Source data
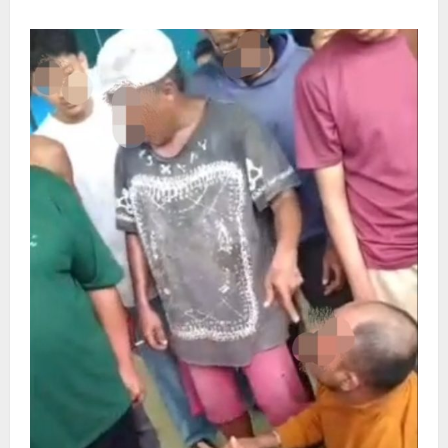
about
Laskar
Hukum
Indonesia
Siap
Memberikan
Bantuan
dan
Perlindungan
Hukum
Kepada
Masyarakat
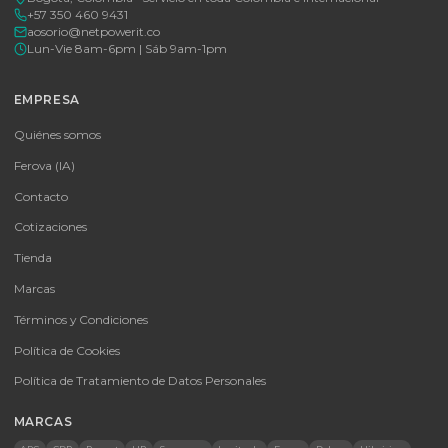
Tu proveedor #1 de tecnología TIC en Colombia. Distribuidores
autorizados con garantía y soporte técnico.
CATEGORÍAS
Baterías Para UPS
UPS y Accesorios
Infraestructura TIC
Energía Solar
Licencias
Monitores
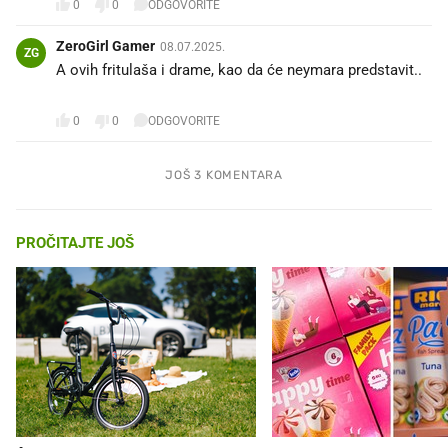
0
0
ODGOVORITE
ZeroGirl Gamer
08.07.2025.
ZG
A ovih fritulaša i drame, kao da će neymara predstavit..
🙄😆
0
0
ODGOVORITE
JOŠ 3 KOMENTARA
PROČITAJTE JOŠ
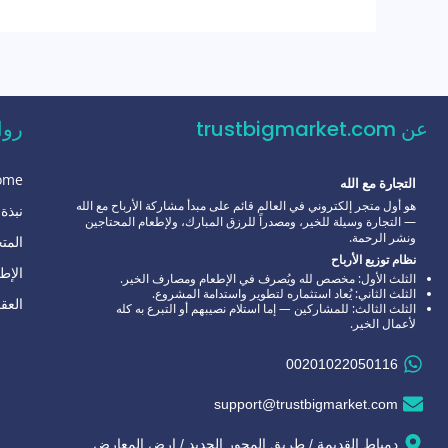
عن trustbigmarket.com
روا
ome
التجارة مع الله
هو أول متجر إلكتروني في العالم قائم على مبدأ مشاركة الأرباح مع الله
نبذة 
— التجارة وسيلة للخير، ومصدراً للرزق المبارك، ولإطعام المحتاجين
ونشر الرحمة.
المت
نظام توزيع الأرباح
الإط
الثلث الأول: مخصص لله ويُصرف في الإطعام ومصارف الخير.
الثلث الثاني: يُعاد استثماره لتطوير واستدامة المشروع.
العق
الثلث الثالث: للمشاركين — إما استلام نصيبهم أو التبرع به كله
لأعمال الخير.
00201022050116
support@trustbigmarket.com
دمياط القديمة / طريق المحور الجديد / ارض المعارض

▶ [What is being asked] Write out, word for word, the line containing "نظام توزيع الأرباح" and all the lines after it in the entries above, and nothing more.

▶ [Solution to this task]
نظام توزيع الأرباح
الإط
الثلث الأول: مخصص لله ويُصرف في الإطعام ومصارف الخير.
الثلث الثاني: يُعاد استثماره لتطوير واستدامة المشروع.
العق
الثلث الثالث: للمشاركين — إما استلام نصيبهم أو التبرع به كله
لأعمال الخير.
00201022050116
support@trustbigmarket.com
دمياط القديمة / طريق المحور الجديد / ارض المعارض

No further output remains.